Leon Trotsky, Julho de 1917

[1As Jornadas de julho começaram com uma crise ministerial com a demissão dos ministros do partido cadete no dia 16. As manifestações anti-governamentais espontâneas foram reprimidas à força. Lvov (um príncipe, membro do partido cadete. Foi o primeiro ministro do primeiro Governo Provisório depois da Revolução de Fevereiro) renunciou no dia 20 e Kerensky foi nomeado Primeiro Ministro. A perseguição aos bolcheviques se intensificou.
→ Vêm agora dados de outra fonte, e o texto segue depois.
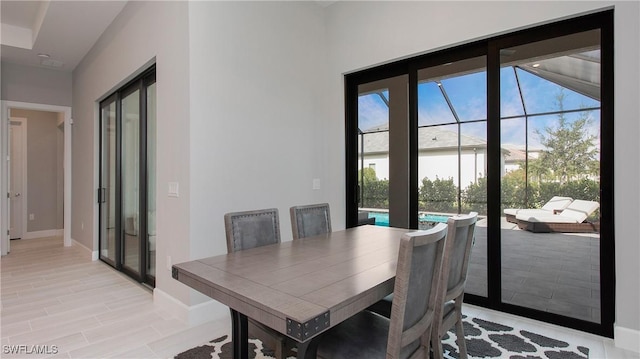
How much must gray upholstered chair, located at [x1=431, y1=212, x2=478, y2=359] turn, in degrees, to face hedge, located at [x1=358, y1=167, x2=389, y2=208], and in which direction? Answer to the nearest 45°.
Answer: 0° — it already faces it

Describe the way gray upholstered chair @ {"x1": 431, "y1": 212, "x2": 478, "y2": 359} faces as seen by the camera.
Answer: facing away from the viewer and to the left of the viewer

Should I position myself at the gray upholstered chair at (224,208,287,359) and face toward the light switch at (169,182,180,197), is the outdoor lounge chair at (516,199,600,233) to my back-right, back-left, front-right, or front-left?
back-right

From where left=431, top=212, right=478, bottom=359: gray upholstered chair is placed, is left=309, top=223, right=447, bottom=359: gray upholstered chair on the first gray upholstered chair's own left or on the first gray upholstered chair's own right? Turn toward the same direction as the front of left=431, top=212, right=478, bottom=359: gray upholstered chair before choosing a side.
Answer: on the first gray upholstered chair's own left

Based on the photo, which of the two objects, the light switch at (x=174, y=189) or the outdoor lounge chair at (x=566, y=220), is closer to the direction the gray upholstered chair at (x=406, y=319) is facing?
the light switch

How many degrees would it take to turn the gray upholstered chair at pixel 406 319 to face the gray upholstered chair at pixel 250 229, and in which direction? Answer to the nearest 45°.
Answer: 0° — it already faces it

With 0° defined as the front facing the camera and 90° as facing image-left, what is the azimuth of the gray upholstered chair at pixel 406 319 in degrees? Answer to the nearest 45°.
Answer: approximately 135°

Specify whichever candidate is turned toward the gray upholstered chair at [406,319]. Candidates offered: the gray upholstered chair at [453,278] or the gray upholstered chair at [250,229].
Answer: the gray upholstered chair at [250,229]

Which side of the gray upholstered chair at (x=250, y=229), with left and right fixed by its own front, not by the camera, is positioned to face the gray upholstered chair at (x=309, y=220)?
left

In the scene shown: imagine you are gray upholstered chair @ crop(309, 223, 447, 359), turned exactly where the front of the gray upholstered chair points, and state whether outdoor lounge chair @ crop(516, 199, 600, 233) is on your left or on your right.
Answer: on your right

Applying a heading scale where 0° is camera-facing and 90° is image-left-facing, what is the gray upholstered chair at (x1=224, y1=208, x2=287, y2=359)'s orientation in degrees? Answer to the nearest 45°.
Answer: approximately 315°

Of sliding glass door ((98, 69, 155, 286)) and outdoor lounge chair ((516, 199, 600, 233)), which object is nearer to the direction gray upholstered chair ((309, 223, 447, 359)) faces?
the sliding glass door

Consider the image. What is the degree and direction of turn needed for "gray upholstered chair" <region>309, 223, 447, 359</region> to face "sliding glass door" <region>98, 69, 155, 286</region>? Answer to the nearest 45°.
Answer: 0° — it already faces it

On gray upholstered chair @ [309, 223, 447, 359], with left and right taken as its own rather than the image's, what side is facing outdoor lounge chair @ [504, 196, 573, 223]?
right
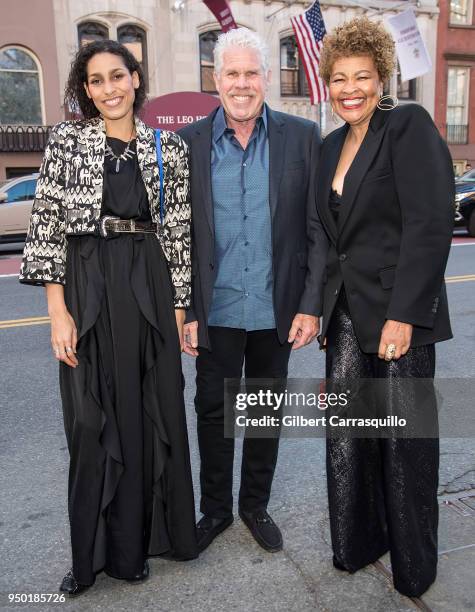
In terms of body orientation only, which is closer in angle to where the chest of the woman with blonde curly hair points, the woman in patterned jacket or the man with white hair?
the woman in patterned jacket

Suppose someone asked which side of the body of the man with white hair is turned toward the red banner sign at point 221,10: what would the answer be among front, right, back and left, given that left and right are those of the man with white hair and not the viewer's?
back

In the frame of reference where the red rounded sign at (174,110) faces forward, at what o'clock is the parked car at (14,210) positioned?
The parked car is roughly at 2 o'clock from the red rounded sign.

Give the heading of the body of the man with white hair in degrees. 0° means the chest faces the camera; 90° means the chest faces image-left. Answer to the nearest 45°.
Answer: approximately 0°

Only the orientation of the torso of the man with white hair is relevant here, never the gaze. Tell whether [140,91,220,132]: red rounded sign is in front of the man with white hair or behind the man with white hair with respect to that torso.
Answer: behind

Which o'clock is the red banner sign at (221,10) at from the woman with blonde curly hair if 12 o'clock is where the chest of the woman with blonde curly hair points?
The red banner sign is roughly at 4 o'clock from the woman with blonde curly hair.

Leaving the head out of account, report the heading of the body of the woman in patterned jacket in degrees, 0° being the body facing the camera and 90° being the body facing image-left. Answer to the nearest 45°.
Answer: approximately 0°
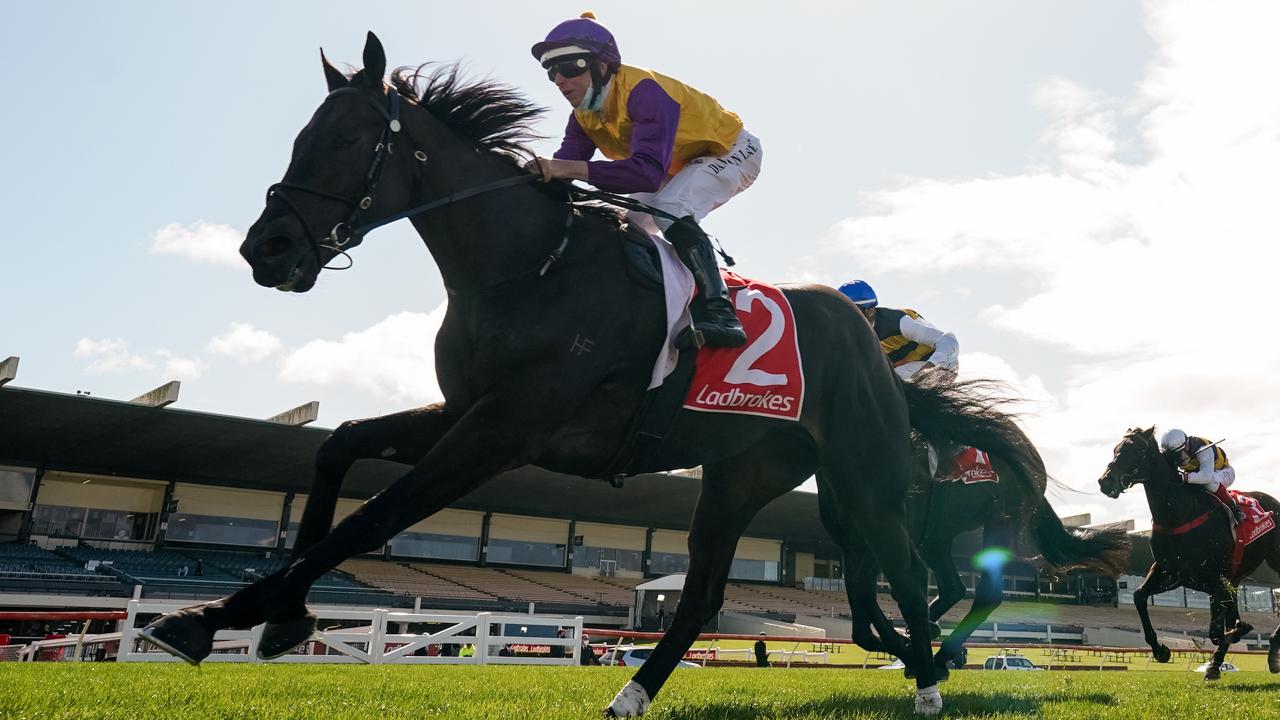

[2Leon Trotsky era nessa época da organização Inter-distritos de Social-democratas Unidos (mezhrayontsi em russo) que se fundiu com os bolcheviques em julho de 1917. Ela agrupava 4000 membros em PEtrogrado e 1000 membros nas organizações militares. Entre seus membros mais destacados figuravam além de Trotsky, Lunacharsky, Volodarsky, Uritsky, Joffe, Manuilsky, Karakhan, Riazanov, Pokrovsky e Uren. A fusão com os bolcheviques ocorreu no VI Congressos destes, que se realizou do dia 8 ao 16 de agosto de 1917.

[3Miliukov: historiador e liberal russo, fundador e dirigente do partido Cadete, ministro das relações exteriores no Governo Provisório. (Nota da Edição Brasileira)

[4Guchkov, Aleksandr (1862-1936): latifundiário e capitalista russo, líder do Partido Outubrista (liberal de direita), presidente da Duma de 1907 a 1912, ministro da Guerra e Marinha do primeiro Governo Provisório.

[5Refere-se a Guilherme II (1859-1941), imperador da Alemanha desde 1888. Abdicou do trono durante a revolução alemã de 1918.

[6Tseretelli, Iralii (1882-1932): menchevique georgiano, deputado na segunda duma. Depois da Revolução de Fevereiro foi um dos dirigentes dos chamados “defensistas revolucionários” e participou no Governo Provisório como ministro dos Correios e Telegráfos.

[7Kerensky, Alexander (1881-1970): social-revolucionário russo. Depois da Revolução de Fevereiro de 1917, foi ministro da Justiça, da Guerra e Marinha, e finalmente chefe do Governo Provisório de julho até a Revolução de Outubro. Em 1918 fugiu ao exterior, de onde iniciou uma campanha de propaganda anti-soviética.